Dataset entries
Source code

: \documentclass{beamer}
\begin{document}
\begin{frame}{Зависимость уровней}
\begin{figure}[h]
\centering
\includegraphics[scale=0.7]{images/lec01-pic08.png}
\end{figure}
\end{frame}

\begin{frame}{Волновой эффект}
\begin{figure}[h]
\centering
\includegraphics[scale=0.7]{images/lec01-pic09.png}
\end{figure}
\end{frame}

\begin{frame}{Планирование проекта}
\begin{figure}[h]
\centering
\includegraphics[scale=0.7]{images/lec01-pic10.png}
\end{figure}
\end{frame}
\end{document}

**What to do**
Among the records above, which lines hold the word "begin"? Copy each one.

**Result for this task**
\begin{document}
\begin{frame}{Зависимость уровней}
\begin{figure}[h]
\begin{frame}{Волновой эффект}
\begin{figure}[h]
\begin{frame}{Планирование проекта}
\begin{figure}[h]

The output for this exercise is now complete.